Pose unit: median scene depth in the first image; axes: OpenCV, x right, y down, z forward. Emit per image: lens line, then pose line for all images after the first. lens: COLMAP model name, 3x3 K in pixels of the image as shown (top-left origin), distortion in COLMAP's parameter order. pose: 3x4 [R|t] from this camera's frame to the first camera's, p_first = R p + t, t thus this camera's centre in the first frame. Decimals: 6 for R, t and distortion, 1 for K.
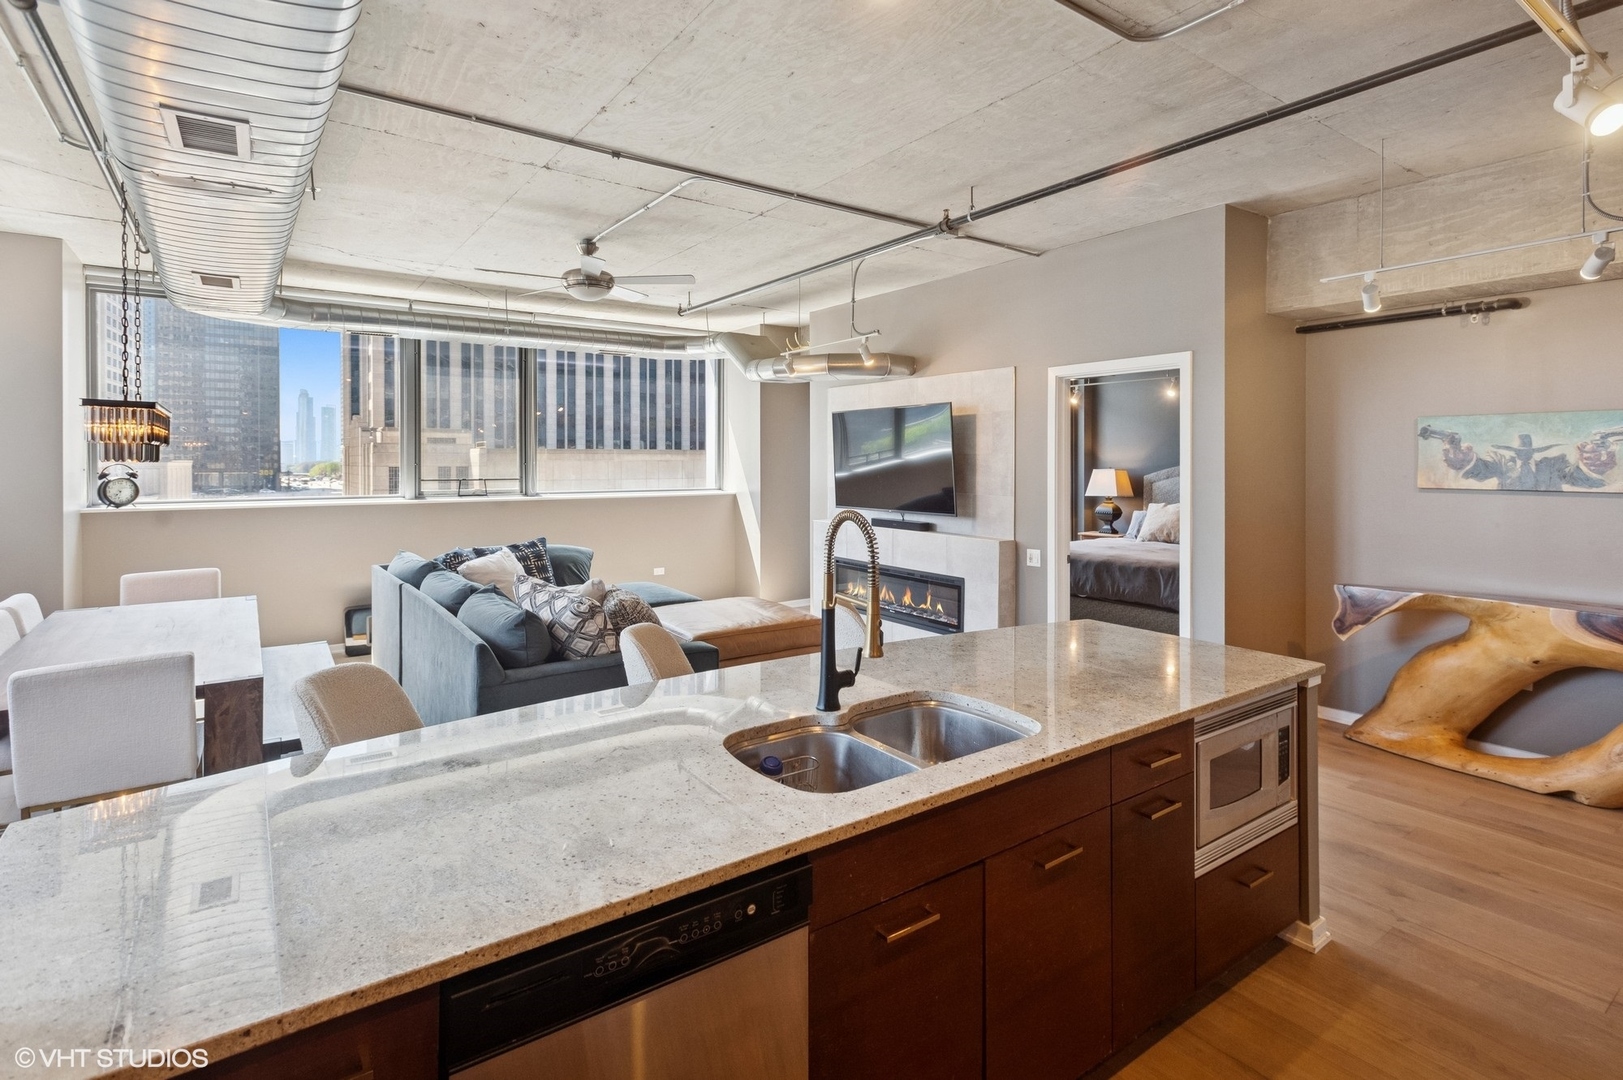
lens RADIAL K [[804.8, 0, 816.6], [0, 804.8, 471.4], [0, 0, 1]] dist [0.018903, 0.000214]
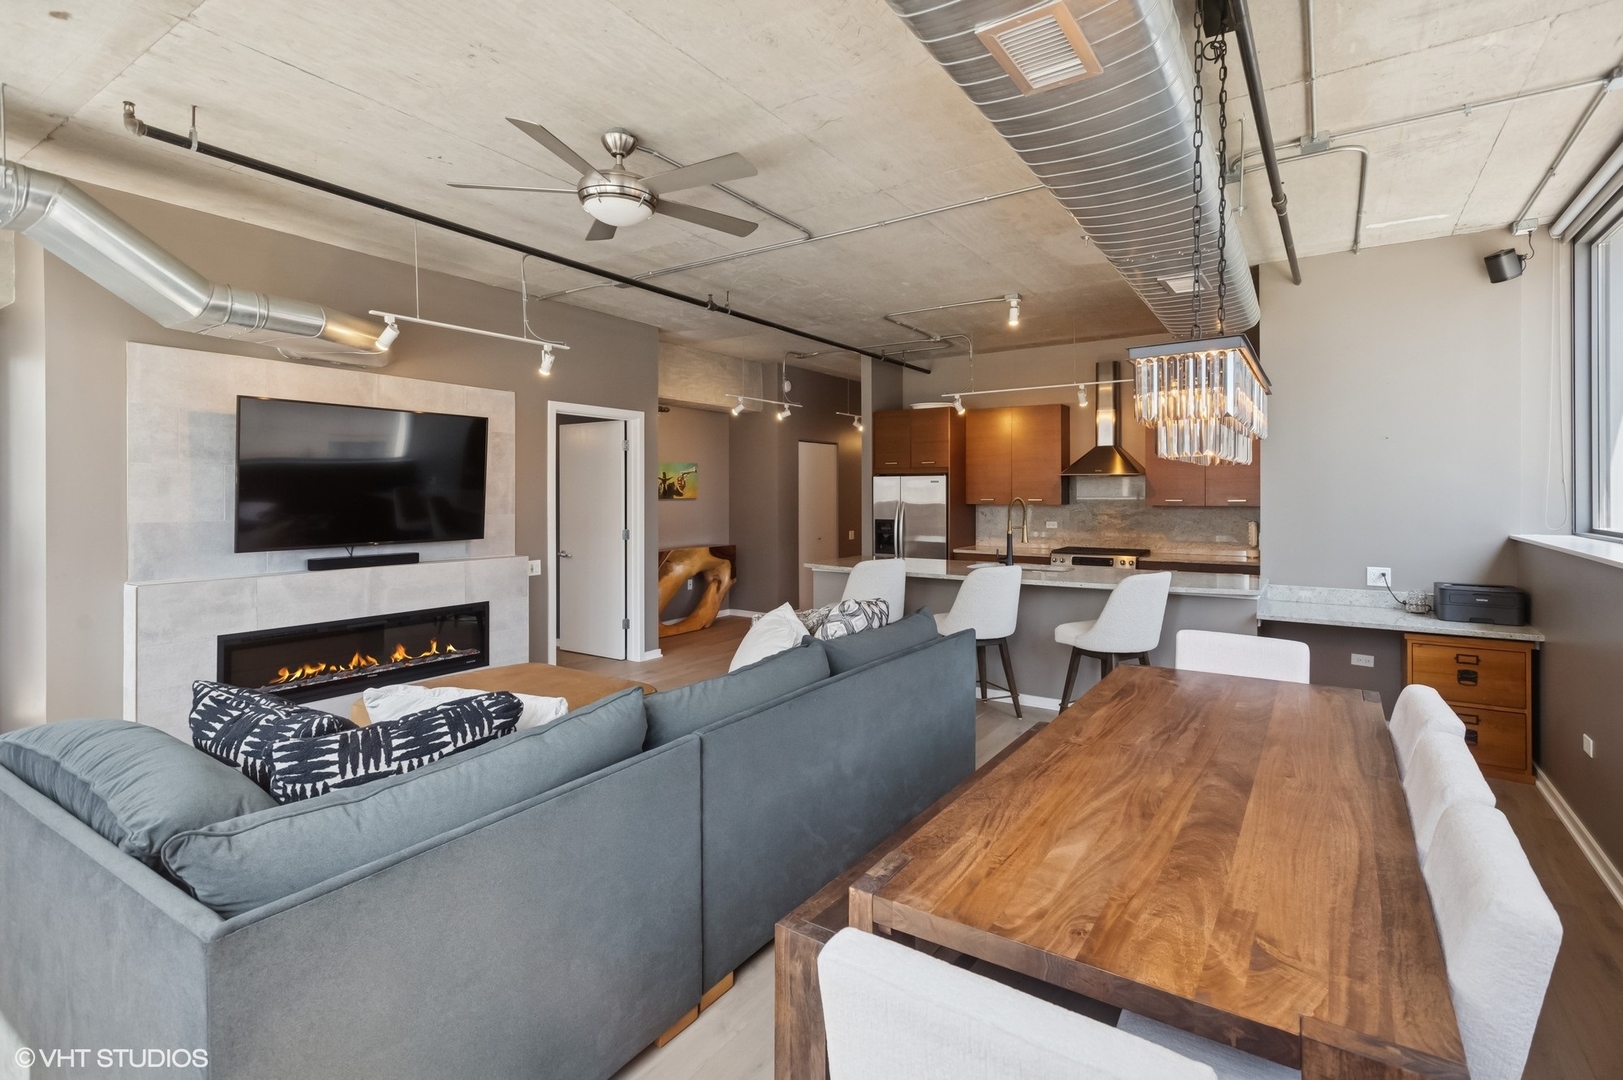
- - -
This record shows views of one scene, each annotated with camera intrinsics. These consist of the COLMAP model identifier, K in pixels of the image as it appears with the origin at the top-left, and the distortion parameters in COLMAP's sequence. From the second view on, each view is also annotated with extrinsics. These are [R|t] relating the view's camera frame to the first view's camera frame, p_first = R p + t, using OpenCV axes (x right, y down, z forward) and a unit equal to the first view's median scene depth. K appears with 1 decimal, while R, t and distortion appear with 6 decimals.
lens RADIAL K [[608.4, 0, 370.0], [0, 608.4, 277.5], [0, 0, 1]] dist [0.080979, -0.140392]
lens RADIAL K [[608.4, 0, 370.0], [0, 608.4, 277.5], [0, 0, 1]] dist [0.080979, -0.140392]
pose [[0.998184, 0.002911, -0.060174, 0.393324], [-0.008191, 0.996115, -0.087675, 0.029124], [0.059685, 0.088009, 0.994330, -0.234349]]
- - -
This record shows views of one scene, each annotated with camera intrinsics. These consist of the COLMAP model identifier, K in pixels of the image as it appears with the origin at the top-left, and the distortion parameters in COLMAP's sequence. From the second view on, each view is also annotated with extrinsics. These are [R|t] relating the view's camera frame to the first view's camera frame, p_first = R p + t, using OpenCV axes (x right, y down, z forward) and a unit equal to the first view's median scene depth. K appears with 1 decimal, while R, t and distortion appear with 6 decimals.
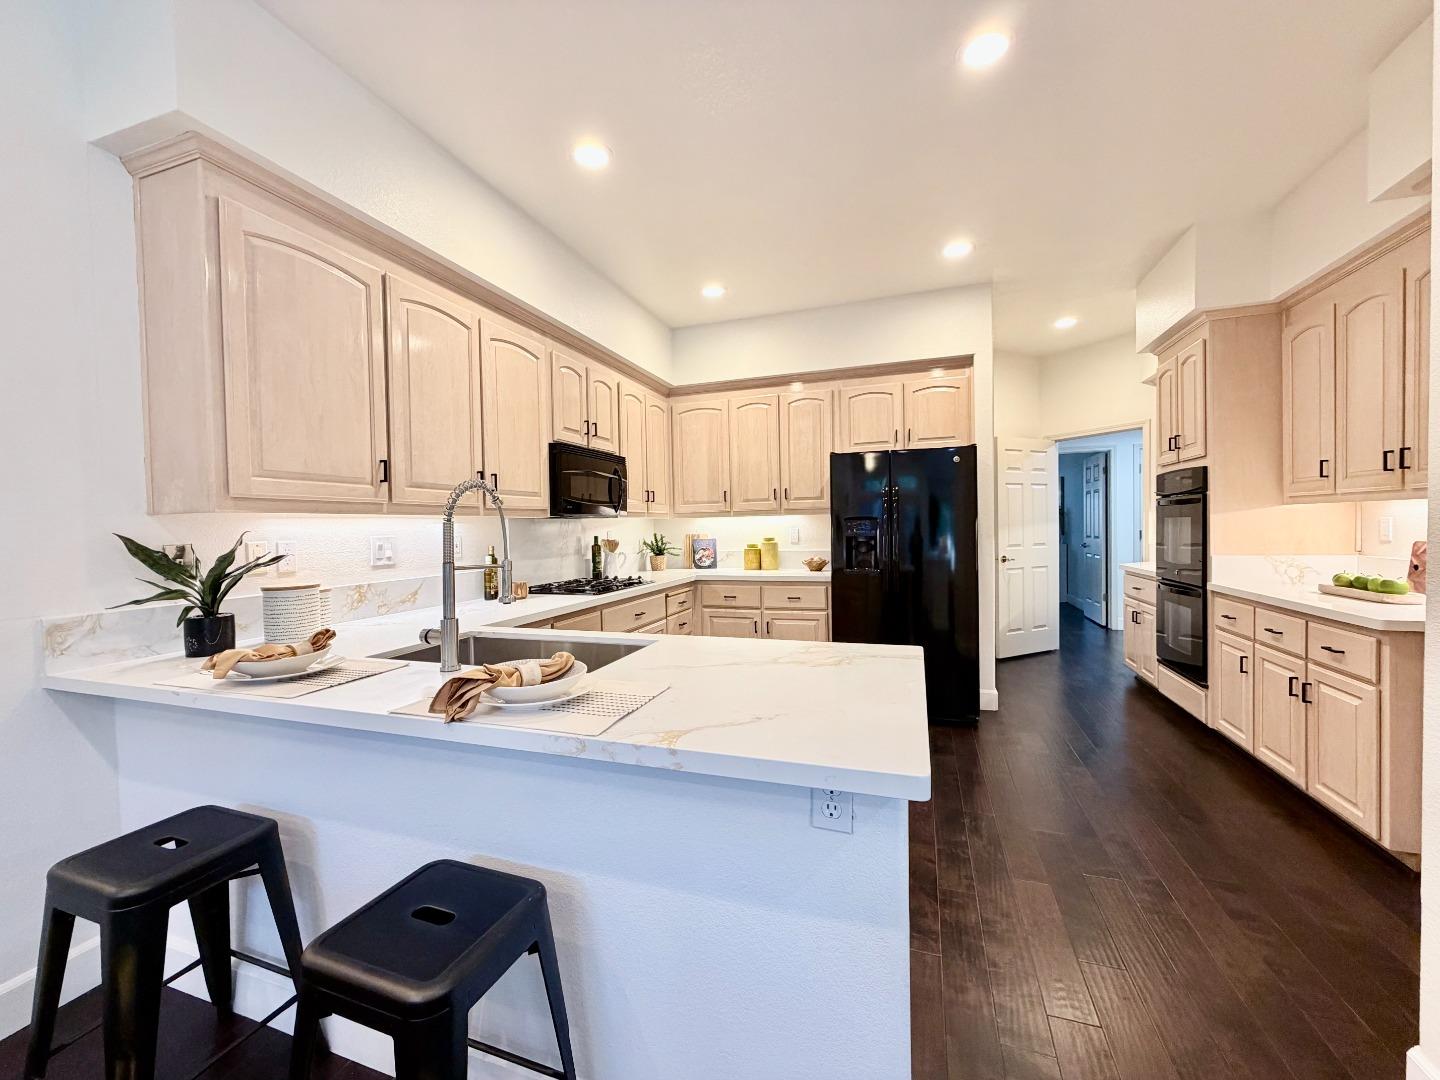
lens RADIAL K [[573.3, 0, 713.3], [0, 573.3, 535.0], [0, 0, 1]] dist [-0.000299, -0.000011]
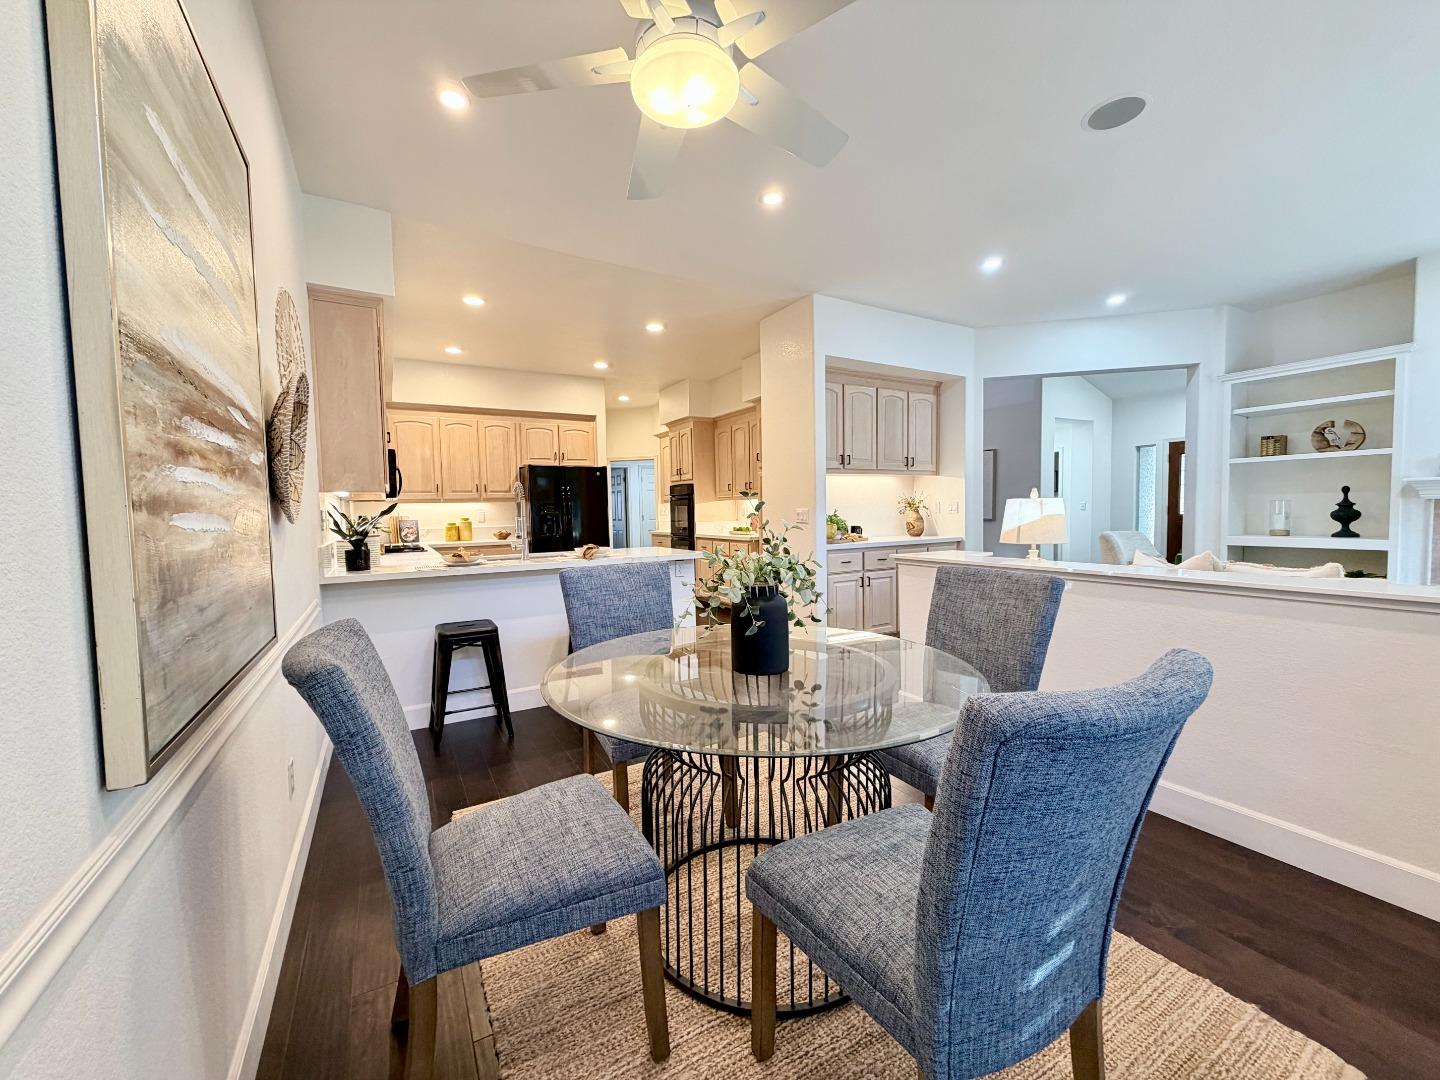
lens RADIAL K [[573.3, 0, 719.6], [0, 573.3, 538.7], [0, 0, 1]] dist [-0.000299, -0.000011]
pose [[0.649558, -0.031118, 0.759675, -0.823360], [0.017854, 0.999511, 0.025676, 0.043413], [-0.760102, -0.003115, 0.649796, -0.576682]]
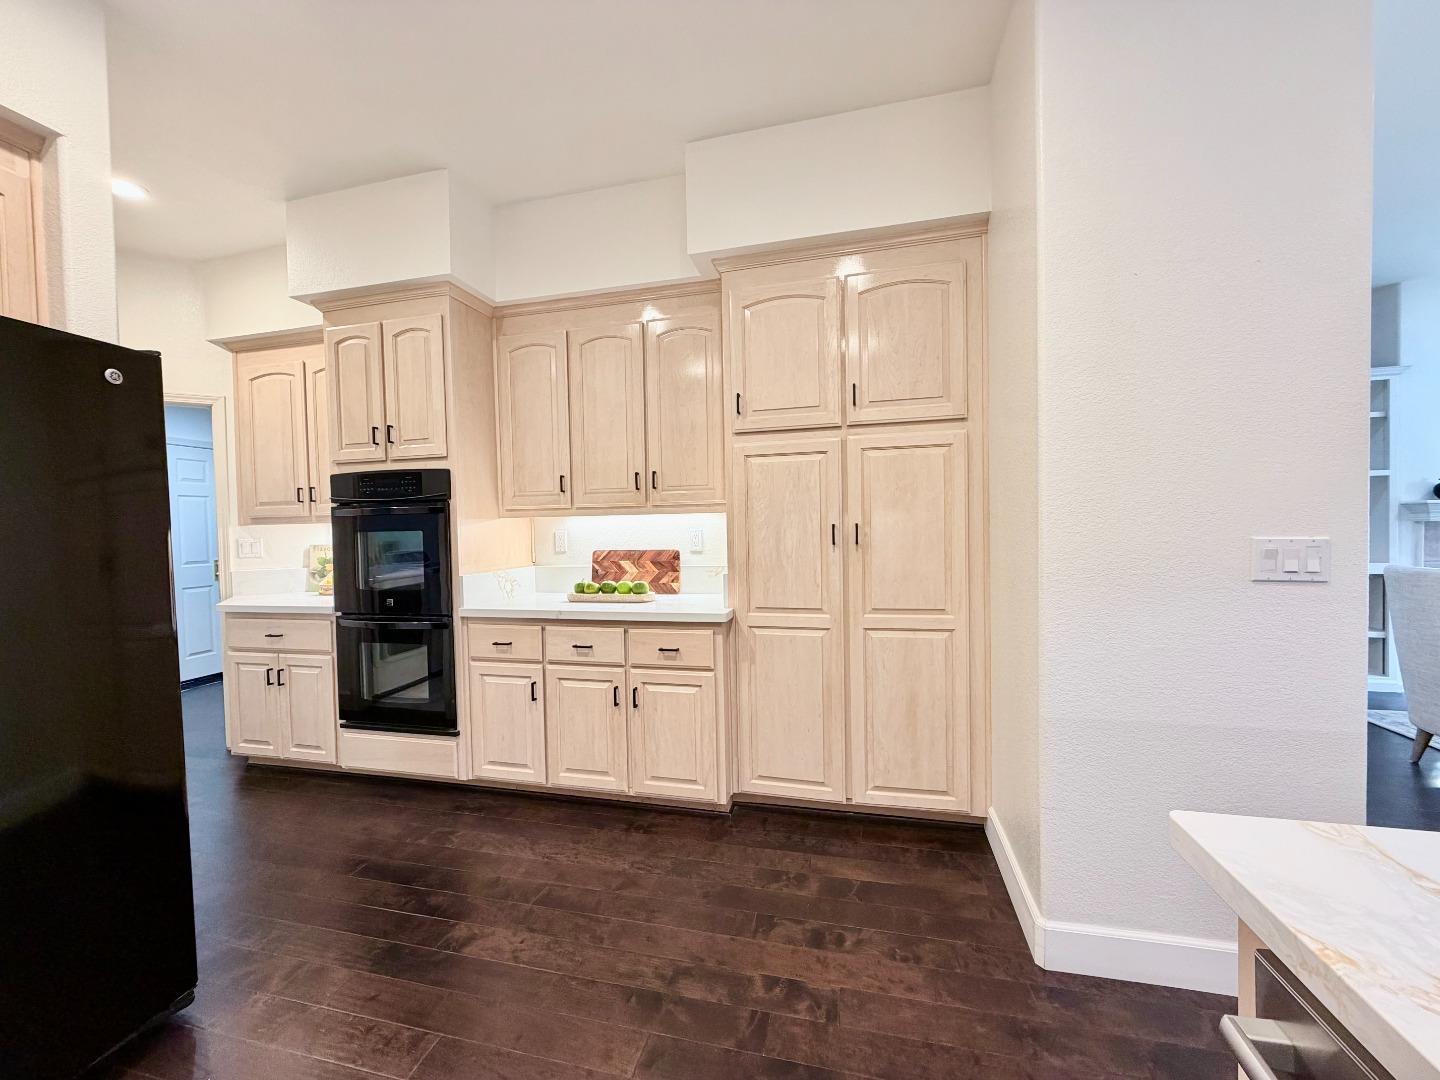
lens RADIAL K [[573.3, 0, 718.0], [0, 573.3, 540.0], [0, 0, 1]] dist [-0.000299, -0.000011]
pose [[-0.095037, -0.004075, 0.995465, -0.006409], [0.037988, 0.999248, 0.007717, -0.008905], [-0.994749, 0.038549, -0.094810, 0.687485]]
- - -
Task prompt: Print the lines from the line containing "Pose unit: median" up to and including the line containing "dist [0.018903, 0.000214]", leaving out the pictures.

Solution to this exercise:
Pose unit: median scene depth in the first image; axes: OpenCV, x right, y down, z forward. Emit per image: lens line, then pose line for all images after the first. lens: COLMAP model name, 3x3 K in pixels of the image as shown (top-left origin), distortion in COLMAP's parameter order. pose: 3x4 [R|t] from this camera's frame to the first camera's, p_first = R p + t, t thus this camera's centre in the first frame. Decimals: 6 for R, t and distortion, 1 for K.
lens RADIAL K [[804.8, 0, 816.6], [0, 804.8, 471.4], [0, 0, 1]] dist [0.018903, 0.000214]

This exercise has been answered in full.